The software is located on the system in the following location:

/apps/gulp

Compilation on 64-bit Systems with Intel compiler

When I tried to compile the GULP software on the cluster, the

compilation went quite smoothly (with the exception of a couple of extra
characters in format specifications in a couple of files... they are
ignored by the fortran compiler, but it would be nice if those were
cleaned up sometime so that the compile is truly clean... I have diffs
of the four files that have this problem if you want).
The problem came about with execution of the software, which failed
miserably with the following error:
 forrtl: error (69): process interrupted (SIGINT)
I then proceeded to compile the software with debug enabled (by the way,
doing a make gulp_debug appears to be broken) and ran it through the
debugger. The line it was breaking on each time seemed very innocent:
 (channels.F:L103)
        if (nunit.lt.0) nunit = - nunit
In a comment above this you mention that taking abs(nunit) crashes on a
DEC. Well, this appears to crash on x86_64. I never tried using
abs(nunit) as I figured the code you had should just work, so I thought
that something else must be wrong.
That was when I started messing with optimization levels of the code. I
first turned optimization off completely, and the code worked fine with
test input.
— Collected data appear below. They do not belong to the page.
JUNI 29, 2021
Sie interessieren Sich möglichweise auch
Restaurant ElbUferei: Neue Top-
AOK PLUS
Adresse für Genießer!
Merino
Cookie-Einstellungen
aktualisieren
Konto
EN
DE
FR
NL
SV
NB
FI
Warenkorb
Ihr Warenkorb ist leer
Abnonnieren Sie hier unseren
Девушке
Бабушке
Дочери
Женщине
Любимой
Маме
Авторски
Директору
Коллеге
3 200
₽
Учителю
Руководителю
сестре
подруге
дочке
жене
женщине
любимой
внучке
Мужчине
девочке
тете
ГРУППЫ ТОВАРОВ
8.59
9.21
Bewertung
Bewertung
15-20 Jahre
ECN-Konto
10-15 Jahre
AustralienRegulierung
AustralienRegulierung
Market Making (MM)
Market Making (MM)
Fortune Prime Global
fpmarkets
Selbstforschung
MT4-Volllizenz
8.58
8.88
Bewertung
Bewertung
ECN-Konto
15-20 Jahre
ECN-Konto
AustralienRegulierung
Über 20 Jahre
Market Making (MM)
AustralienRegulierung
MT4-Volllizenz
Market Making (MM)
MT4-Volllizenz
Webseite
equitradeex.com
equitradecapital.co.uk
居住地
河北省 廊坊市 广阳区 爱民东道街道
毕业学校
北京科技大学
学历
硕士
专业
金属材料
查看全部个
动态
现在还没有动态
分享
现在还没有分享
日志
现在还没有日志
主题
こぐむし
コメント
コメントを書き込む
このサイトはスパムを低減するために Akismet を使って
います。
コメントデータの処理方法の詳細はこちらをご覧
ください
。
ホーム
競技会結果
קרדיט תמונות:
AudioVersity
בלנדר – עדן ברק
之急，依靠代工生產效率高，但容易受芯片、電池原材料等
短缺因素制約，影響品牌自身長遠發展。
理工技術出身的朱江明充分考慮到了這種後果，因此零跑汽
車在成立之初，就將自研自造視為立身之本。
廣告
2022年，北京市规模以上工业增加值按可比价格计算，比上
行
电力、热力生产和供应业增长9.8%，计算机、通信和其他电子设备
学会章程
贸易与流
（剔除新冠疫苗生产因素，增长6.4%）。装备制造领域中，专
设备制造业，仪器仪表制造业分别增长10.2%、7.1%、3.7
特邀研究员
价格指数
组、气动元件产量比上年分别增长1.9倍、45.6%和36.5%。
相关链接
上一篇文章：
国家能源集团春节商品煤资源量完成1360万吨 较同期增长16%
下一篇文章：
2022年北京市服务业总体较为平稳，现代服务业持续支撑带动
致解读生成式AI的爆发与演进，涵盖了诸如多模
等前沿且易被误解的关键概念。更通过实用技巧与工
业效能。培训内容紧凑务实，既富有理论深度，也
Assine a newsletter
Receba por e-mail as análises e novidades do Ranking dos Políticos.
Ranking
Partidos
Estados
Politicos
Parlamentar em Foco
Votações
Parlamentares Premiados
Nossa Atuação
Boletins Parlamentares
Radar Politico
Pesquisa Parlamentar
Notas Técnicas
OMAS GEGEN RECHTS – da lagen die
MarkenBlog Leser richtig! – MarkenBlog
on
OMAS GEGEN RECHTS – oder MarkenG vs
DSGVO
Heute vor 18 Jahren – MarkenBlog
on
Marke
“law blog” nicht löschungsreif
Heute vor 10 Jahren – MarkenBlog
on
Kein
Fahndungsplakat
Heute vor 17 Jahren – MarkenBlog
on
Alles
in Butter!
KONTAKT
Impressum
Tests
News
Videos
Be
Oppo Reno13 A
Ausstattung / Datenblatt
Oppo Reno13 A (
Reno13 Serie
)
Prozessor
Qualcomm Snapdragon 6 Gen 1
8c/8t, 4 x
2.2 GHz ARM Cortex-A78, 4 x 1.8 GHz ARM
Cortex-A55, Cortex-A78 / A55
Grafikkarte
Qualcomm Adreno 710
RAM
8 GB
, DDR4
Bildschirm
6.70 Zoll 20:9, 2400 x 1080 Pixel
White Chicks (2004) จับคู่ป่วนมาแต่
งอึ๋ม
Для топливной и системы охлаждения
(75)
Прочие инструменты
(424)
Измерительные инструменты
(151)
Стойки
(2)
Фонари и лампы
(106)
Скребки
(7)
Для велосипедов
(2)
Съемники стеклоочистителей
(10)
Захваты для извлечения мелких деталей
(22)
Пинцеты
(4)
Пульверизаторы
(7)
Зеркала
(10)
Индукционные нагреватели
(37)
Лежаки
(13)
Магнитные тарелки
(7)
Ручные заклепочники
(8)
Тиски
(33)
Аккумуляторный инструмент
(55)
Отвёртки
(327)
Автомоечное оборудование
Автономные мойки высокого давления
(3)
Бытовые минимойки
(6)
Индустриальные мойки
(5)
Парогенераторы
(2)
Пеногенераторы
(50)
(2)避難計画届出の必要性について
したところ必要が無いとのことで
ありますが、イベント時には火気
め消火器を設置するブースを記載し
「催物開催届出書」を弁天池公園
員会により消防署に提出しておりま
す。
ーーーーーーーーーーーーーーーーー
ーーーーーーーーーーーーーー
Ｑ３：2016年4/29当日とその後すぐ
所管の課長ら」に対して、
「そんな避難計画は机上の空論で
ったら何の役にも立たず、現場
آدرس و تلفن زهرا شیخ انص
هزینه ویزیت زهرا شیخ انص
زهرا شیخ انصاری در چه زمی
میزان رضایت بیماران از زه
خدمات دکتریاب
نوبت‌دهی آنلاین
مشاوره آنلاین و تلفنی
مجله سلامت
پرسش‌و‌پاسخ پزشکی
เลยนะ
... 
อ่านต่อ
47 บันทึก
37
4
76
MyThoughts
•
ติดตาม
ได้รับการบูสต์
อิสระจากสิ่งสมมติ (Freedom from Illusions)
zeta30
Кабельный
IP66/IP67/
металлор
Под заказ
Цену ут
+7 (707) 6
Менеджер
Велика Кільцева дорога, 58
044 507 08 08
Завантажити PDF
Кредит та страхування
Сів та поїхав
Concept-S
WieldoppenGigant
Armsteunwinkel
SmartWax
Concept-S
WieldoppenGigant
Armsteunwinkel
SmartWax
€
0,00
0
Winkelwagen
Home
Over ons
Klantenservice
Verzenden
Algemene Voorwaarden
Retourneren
I then started ramping up the optimizations only to find
that optimization of any level on the standard files would break the
program at this point.
As it stands now, the optimizations I currently have in the file
getmachine are as follow:
# Intel compiler
                 echo 'OPT=-O0 -mp1 ' > makefile
                 echo 'OPT1=-O1 ' >> makefile

I then thought to myself that there must be a way to get better
optimization than this, so I specifically singled out channels.F and
reduced the optimization on that particular file to nothing, while
leaving the rest at -O3. This just propagated the fault to a new file.
It was at this point I gave up as I don't have the time to chase this
down through all of the different files, so leaving a good portion of
the code un-optimized is my current option.